§ Task 1
What is the default value of the ignore_file parameter of snapshot_workspace, according to the Runicorn assets page?
§ Task 2
Write out part of the Runicorn assets page, beginning at the words "Parameter Type Optional" and ending after the words "root to snapshot.".
§ Task 3
List every kind of item that, according to the Runicorn assets page, usually ends up in the assets UI.

§ Selected passage
++++++

Skip to content

Assets & Outputs

Runicorn can track much more than scalar metrics. This page covers the asset-related SDK APIs you are most likely to use in real projects.


What counts as an asset in Runicorn

In everyday use, the following usually end up in the assets UI:

  • code snapshots
  • images
  • config metadata
  • dataset references
  • pretrained references
  • archived outputs such as checkpoints or reports

Code snapshots

Automatic snapshot at run start

The simplest workflow:

run = rn.init(
    path="cv/resnet50/baseline",
    snapshot_code=True,
)

This captures the workspace into a ZIP archive at init time and records it as a run asset.

Useful parameters:

  • workspace_root: explicitly control what counts as the workspace
  • force_snapshot=True: override snapshot size/file-count limits when needed

Manual snapshot helper

Runicorn also exports snapshot_workspace at the top level:

Signature:

def snapshot_workspace(
    root: Path,
    out_zip: Path,
    *,
    ignore_file: str = ".rnignore",
    extra_excludes: list[str] | None = None,
    max_total_bytes: int = 500 * 1024 * 1024,
    max_files: int = 200_000,
    force_snapshot: bool = False,
) -> dict

Parameter Type Optional Default Recommended
root Path No none Yes
out_zip Path No none Yes
ignore_file str Yes ".rnignore" Usually
extra_excludes list[str] \| None Yes None Situational
max_total_bytes int Yes 500 * 1024 * 1024 Usually
max_files int Yes 200_000 Usually
force_snapshot bool Yes False Rarely

Parameter notes

  • root: Workspace root to snapshot.

++++++

(Stored records)
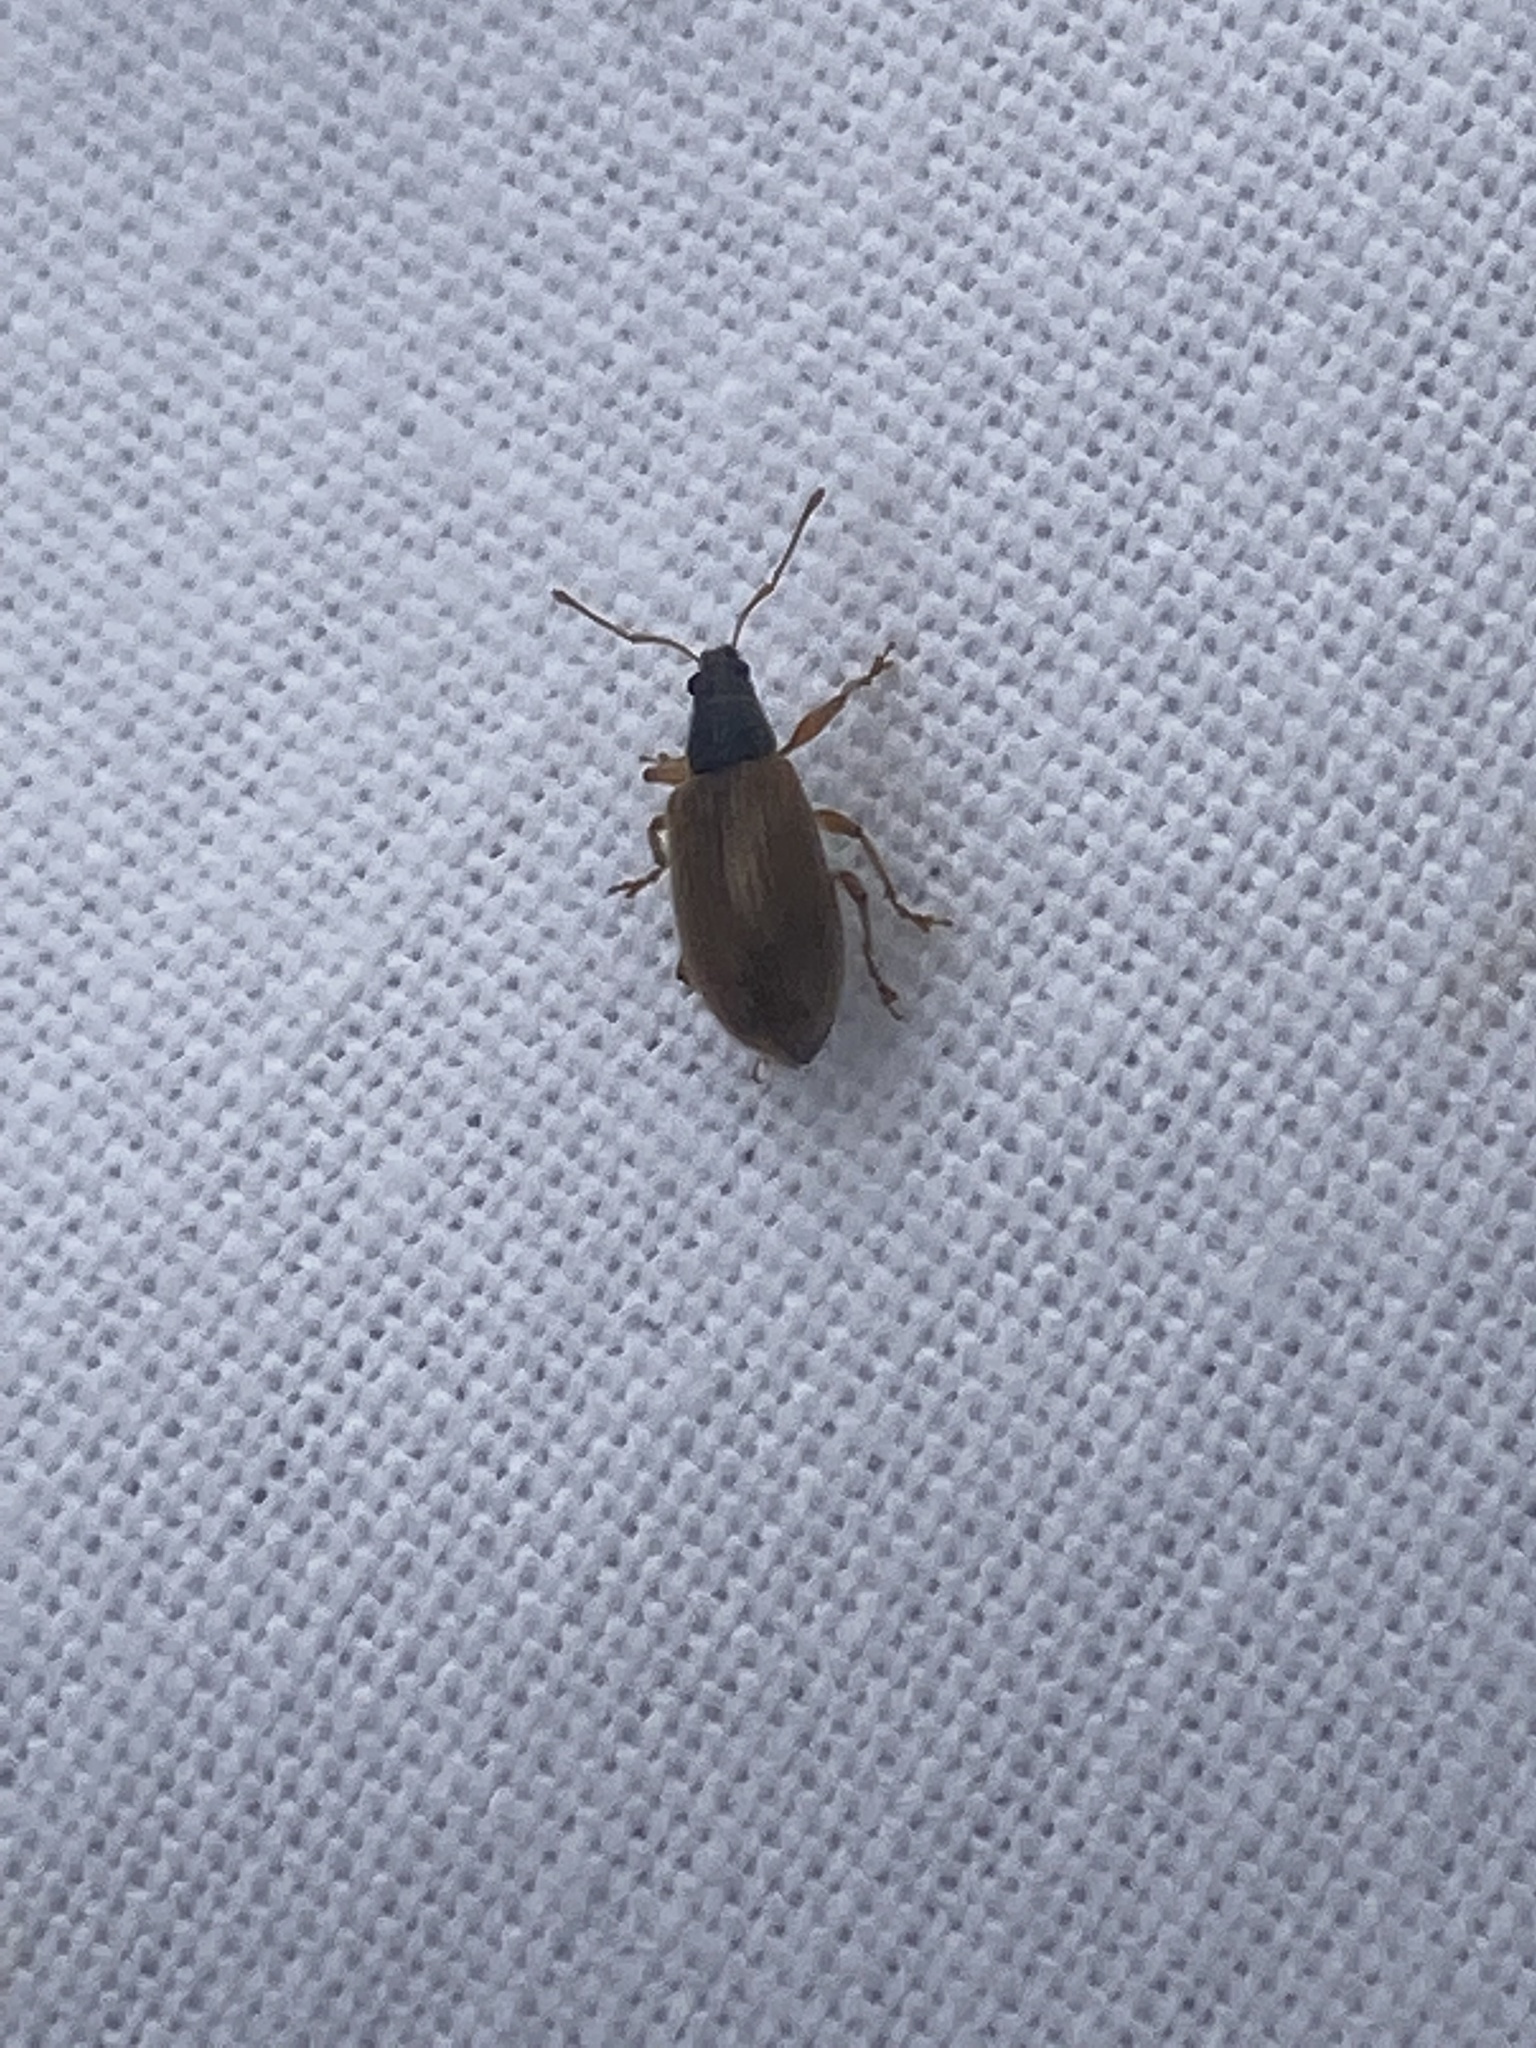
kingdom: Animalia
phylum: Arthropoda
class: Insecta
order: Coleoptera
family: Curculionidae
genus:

++++++

§ Correct result 1
".rnignore"

§ Correct result 2
Parameter Type Optional Default Recommended
root Path No none Yes
out_zip Path No none Yes
ignore_file str Yes ".rnignore" Usually
extra_excludes list[str] \| None Yes None Situational
max_total_bytes int Yes 500 * 1024 * 1024 Usually
max_files int Yes 200_000 Usually
force_snapshot bool Yes False Rarely

Parameter notes

  • root: Workspace root to snapshot.

§ Correct result 3
- code snapshots
- images
- config metadata
- dataset references
- pretrained references
- archived outputs such as checkpoints or reports